While the worldwide Great Depression in 1929-30 drove his biggest competitors to bankruptcy - ED Sassoon & Co. led by Sir Victor took over or bought out ten additional mills in Bombay City, including the Elphinstone, David, Apollo Mills, Manchester (India United no.5), and the India Woollen Mills. As World War II raged across the Middle East and Asia, ED Sassoon was the city's largest private employer, with over 30,000 workers, managers and staff in their textile and woollen mills, dye works, offices and shops in Bombay City supplying military and civilian demand. At their peak, their 15 mills produced over 26, 40,000 yards or 1,500 miles of cloth per day.
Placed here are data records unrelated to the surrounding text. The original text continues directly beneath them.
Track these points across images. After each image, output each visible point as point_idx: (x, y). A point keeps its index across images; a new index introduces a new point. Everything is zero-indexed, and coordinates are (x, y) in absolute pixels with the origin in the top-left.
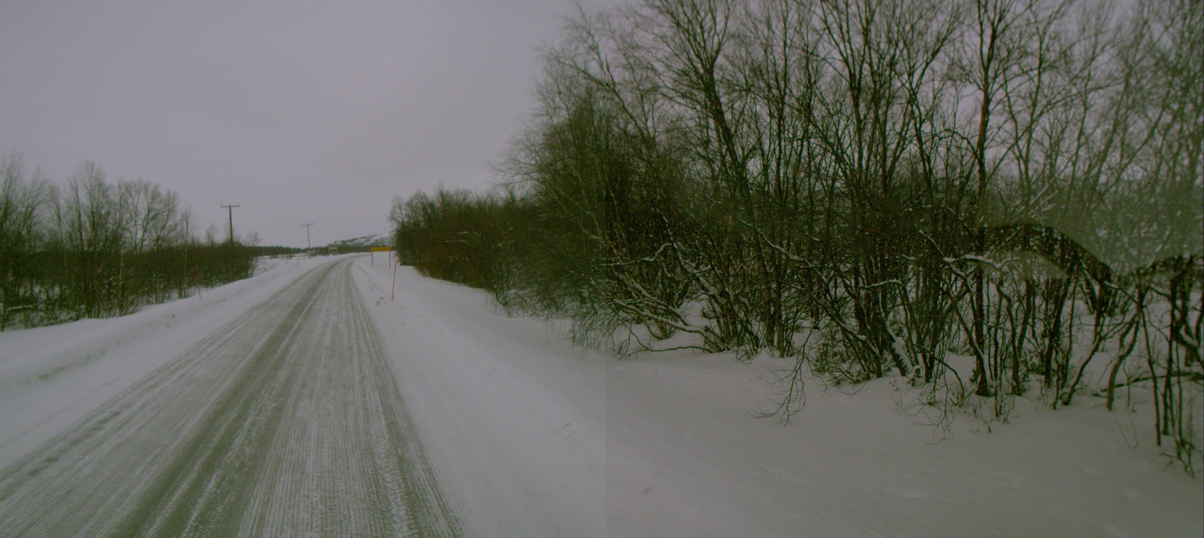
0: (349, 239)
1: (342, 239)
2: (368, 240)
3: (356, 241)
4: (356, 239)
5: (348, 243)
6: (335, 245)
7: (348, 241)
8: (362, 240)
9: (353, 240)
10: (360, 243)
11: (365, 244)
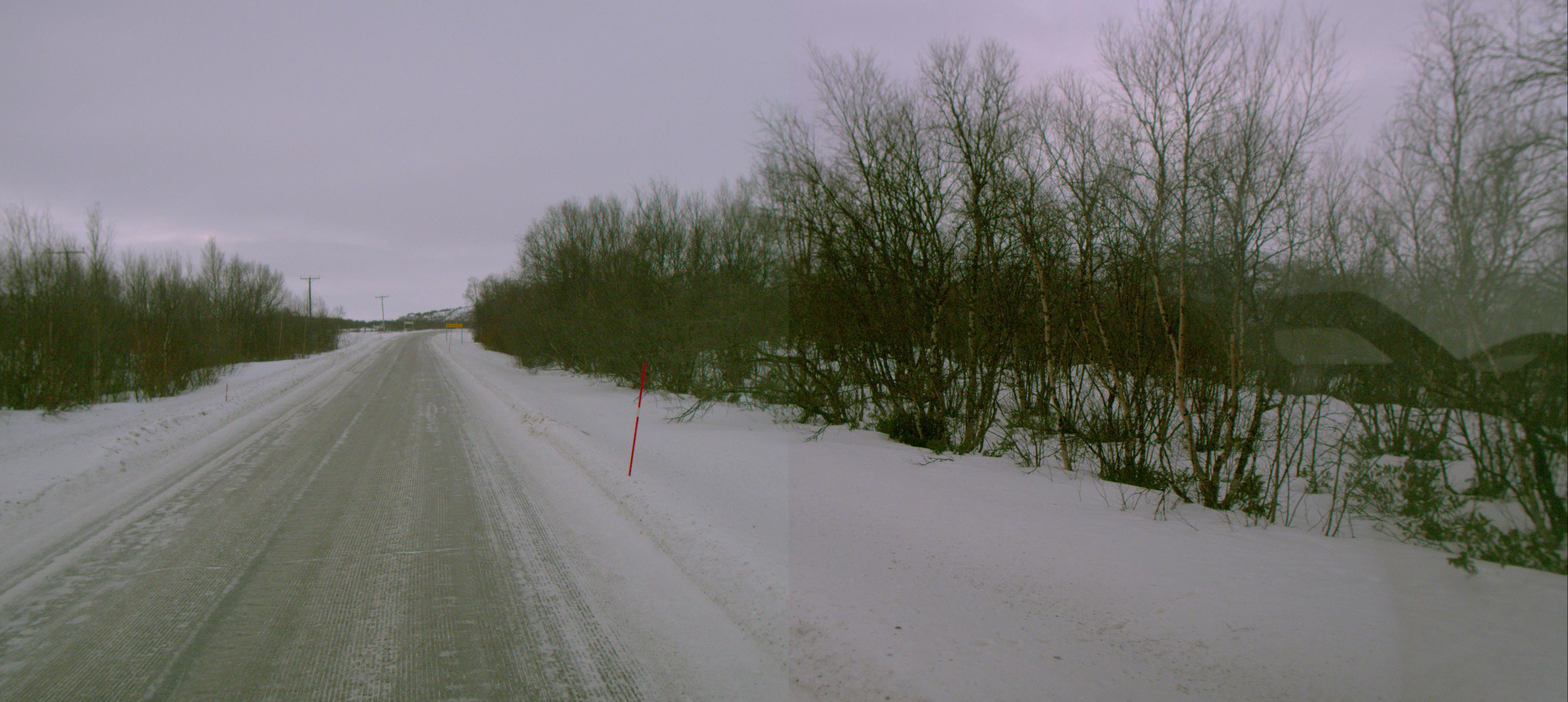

Recouping his losses in luxury hotels and real estate in Shanghai - which he had just lost to the Japanese Army invading China - Sir Victor finally sold off the family business at the end of WWII, and lived his final years in the Bahamas. He once said that "I gave up on India, and China gave up on me". In 1945, Messrs Aggarwal & Co., Indu Fabrics, a firm of Marwari merchants, bought and again renamed the company, as India United, or "Indu" Mills.
From mill to museum
While run profitably until the 1960s, the group of mills were nationalised by the National Textile Corporation (NTC) in 1974, and over the past decade wound down. In a plan first proposed in 2009 - when NTC gave the India United Mills 2-3 to the city as a reserved public space - the Municipal Corporation will open the 15-acre compound to the public in 2019, a century and a half after its launch as one of the city's first mills.
The museum is planned with exhibits on the history and future of textiles in Mumbai, Maharashtra and India, from handlooms to mills to modern powerlooms. Sadly, NTC still has no clear plans for its 12 remaining mill compounds in space-starved Mumbai, including three other Sassoon-Indu mills. The group's flagship mill, known as Jacob Sassoon or India United Mills no. 1 (pictured in a 1940 advertisement) was once the city's largest factory. Today, it is crumbling in full view of the Lalbaug Flyover, a silent monument to an earlier stage of technology which connected the city with the global economy, and laid the foundations India's industrialisation by the Tatas and Sassoons. The new museum in their first mill is an opportunity for citizens to reclaim this lost industrial heritage, without which Mumbai's famed entrepreneurship and cosmopolitanism would be hard to imagine.